**Provided records:**
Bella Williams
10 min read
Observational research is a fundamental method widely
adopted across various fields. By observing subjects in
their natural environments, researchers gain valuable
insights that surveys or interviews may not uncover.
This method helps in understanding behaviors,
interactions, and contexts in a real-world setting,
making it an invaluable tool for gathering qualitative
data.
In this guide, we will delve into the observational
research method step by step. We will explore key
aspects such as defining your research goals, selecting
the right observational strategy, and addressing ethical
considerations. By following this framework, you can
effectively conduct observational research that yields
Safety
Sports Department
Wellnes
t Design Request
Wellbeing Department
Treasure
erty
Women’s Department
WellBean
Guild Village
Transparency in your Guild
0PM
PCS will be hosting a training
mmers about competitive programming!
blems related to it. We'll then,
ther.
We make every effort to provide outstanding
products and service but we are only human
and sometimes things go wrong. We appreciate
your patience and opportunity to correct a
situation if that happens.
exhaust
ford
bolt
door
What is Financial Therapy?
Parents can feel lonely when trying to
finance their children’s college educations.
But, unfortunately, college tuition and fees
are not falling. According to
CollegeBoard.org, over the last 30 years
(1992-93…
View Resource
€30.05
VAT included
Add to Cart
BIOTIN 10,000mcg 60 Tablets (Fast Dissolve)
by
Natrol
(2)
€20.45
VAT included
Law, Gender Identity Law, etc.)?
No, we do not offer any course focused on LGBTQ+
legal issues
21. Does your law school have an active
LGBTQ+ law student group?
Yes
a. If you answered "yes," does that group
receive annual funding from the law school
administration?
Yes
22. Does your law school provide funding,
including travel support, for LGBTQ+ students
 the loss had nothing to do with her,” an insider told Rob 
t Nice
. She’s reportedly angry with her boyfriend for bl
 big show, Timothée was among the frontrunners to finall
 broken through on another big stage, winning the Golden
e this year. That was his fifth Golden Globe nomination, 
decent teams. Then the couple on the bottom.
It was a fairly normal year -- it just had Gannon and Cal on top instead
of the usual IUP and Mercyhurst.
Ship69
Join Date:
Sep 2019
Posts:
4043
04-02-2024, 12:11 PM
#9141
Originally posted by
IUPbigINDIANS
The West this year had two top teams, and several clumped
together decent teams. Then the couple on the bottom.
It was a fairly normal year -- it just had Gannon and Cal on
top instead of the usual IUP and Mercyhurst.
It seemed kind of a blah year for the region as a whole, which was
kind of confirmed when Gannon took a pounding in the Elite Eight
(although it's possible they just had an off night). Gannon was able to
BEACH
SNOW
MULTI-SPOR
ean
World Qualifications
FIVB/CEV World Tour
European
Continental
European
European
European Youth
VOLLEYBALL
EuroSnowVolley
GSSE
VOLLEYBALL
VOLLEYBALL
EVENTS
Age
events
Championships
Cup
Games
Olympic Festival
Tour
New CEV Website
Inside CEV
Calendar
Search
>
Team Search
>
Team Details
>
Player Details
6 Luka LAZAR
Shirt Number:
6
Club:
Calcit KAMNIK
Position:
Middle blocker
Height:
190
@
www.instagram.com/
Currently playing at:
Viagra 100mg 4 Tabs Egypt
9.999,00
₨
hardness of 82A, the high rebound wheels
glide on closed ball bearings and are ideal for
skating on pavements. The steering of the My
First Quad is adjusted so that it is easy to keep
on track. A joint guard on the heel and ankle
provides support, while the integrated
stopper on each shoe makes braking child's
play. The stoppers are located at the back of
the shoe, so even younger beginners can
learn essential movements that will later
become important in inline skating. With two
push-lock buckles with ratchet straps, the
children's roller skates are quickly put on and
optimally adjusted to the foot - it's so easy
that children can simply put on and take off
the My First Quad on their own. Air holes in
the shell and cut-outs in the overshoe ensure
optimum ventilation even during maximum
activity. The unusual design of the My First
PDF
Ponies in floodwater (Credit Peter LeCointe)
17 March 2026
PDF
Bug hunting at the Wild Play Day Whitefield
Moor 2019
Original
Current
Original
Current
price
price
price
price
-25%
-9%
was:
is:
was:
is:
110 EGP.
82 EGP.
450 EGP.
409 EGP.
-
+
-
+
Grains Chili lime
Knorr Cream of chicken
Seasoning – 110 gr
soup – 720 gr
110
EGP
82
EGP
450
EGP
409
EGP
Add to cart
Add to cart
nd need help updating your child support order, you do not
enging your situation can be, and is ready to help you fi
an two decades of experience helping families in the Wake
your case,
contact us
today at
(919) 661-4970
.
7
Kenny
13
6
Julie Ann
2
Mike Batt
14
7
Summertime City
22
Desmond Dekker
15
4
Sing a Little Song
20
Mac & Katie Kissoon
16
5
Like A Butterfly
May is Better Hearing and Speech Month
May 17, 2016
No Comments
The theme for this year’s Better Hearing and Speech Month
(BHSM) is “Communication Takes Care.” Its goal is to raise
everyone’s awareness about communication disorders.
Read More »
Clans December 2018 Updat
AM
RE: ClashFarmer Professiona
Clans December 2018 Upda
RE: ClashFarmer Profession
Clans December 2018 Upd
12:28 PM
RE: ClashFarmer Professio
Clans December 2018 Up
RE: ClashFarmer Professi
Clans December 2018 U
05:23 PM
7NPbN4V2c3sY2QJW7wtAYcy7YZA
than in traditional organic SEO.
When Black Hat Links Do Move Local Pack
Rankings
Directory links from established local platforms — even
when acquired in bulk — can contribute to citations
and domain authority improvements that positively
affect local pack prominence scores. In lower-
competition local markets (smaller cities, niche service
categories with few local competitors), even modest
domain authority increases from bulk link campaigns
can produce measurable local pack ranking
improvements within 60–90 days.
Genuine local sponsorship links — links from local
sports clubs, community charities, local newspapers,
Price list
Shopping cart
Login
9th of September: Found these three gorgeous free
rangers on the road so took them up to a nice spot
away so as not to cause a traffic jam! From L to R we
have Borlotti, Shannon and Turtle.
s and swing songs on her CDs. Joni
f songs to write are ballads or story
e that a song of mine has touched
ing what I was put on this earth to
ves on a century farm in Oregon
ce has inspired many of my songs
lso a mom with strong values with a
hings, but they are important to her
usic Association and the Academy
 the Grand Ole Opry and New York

**Work item:**
Exactly as they stand in the records above, print the lines from the one containing "No Comments" through the final line, inclusive.

**Answer section:**
No Comments
The theme for this year’s Better Hearing and Speech Month
(BHSM) is “Communication Takes Care.” Its goal is to raise
everyone’s awareness about communication disorders.
Read More »
Clans December 2018 Updat
AM
RE: ClashFarmer Professiona
Clans December 2018 Upda
RE: ClashFarmer Profession
Clans December 2018 Upd
12:28 PM
RE: ClashFarmer Professio
Clans December 2018 Up
RE: ClashFarmer Professi
Clans December 2018 U
05:23 PM
7NPbN4V2c3sY2QJW7wtAYcy7YZA
than in traditional organic SEO.
When Black Hat Links Do Move Local Pack
Rankings
Directory links from established local platforms — even
when acquired in bulk — can contribute to citations
and domain authority improvements that positively
affect local pack prominence scores. In lower-
competition local markets (smaller cities, niche service
categories with few local competitors), even modest
domain authority increases from bulk link campaigns
can produce measurable local pack ranking
improvements within 60–90 days.
Genuine local sponsorship links — links from local
sports clubs, community charities, local newspapers,
Price list
Shopping cart
Login
9th of September: Found these three gorgeous free
rangers on the road so took them up to a nice spot
away so as not to cause a traffic jam! From L to R we
have Borlotti, Shannon and Turtle.
s and swing songs on her CDs. Joni
f songs to write are ballads or story
e that a song of mine has touched
ing what I was put on this earth to
ves on a century farm in Oregon
ce has inspired many of my songs
lso a mom with strong values with a
hings, but they are important to her
usic Association and the Academy
 the Grand Ole Opry and New York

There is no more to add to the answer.